You can go all the way back to TOS for this. Nomad hit the Enterprise with a bolt equal to "90 photon torpedoes." It is simply nonsense to have any vessel survive a hit 90 times more powerful than one of its primary weapon systems.
Why would it be nonsense? Some ships have always been built with the philosophy that they can dish out far more than they can take, and others so that they can receive far more punishment than they can give. Large ships typically fall in the latter category, small ones in the former, certain exotic things like British battle cruisers excepted.
And we're talking about dissimilar combat here anyway.

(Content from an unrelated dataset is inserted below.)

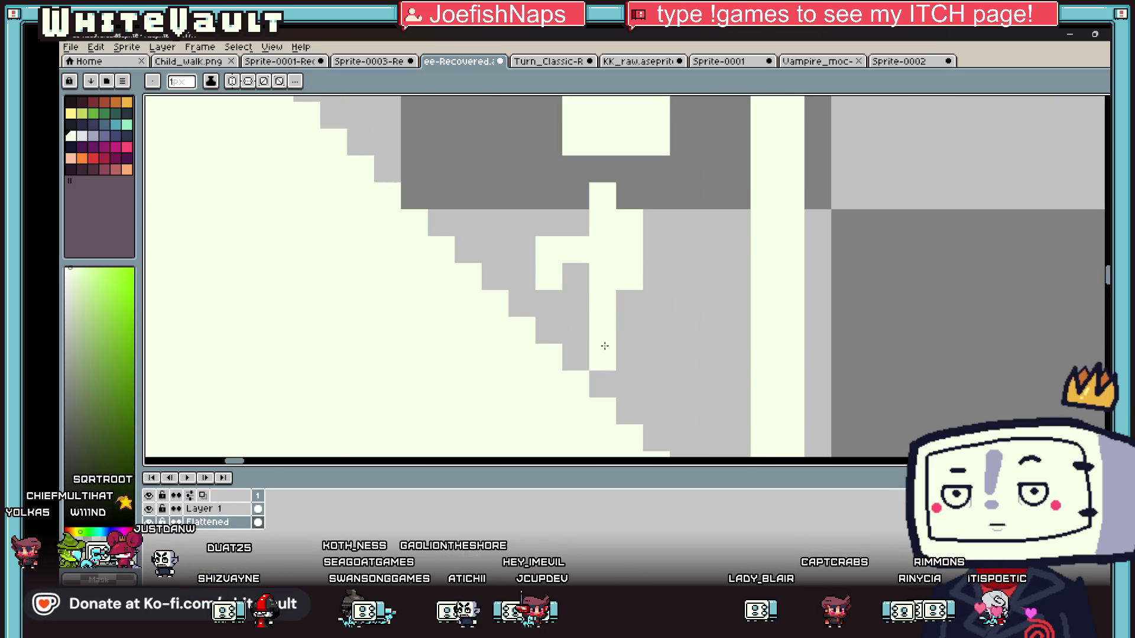
# Try a diagonal line, undo it, and erase the pale shape's left and right columns.
pyautogui.scroll(-4, 627, 292)
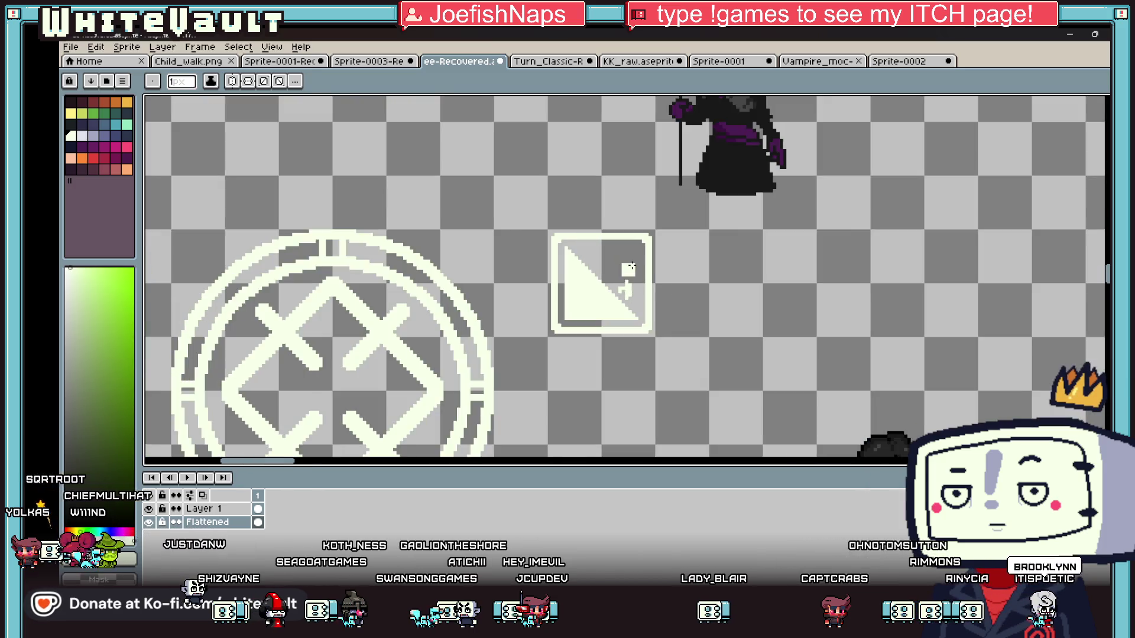
pyautogui.scroll(2, 623, 301)
pyautogui.scroll(2, 615, 296)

A ship of the line from the 18th century would certainly expect to survive ninety of her own cannonballs, but would still expect a single one of them to make short work of a raft one meter on the side - a pretty good analogy for the situation in "The Changeling".
Anyone else think NARADA seemed a lot like the scimitar ("shes a predator") from STN?
I rather thought of her as a rig largely unsuited for combat of any kind, least of all predating - yet surviving in that role through sheer stubbornness and robustness, much like Nero himself. Take a drilling rig of, say, the 1980s, bolt all sorts of makeshift 20th century weapons on it, add a few pieces of state of the art weaponry from the black markets, and pit it against a late 19th century battlefleet. The bulk of the drilling rig would keep her in combat a long time, while a sufficient number of light weapons would eventually reduce the 1880s armored battleships and cruisers to scrap.
Now make that analogy even better by giving the drilling rig a cache of tactical nukes pilfered from some well-meaning geologist who tried to stop a volcano from erupting. The 1880s ships would stand no chance at all.